● What to produce
Each entry below needs to be transcribed verbatim; the images should not appear.
▬▬▬▬▬▬
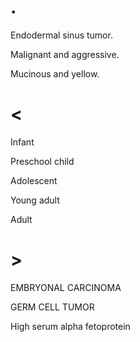 # .

Endodermal sinus tumor.

Malignant and aggressive.

Mucinous and yellow.

# <

Infant

Preschool child

Adolescent

Young adult

Adult

# >

EMBRYONAL CARCINOMA

GERM CELL TUMOR

High serum alpha fetoprotein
▬▬▬▬▬▬
● Expected answer
 # .

Endodermal sinus tumor.

Malignant and aggressive.

Mucinous and yellow.

# <

Infant

Preschool child

Adolescent

Young adult

Adult

# >

EMBRYONAL CARCINOMA

GERM CELL TUMOR

High serum alpha fetoprotein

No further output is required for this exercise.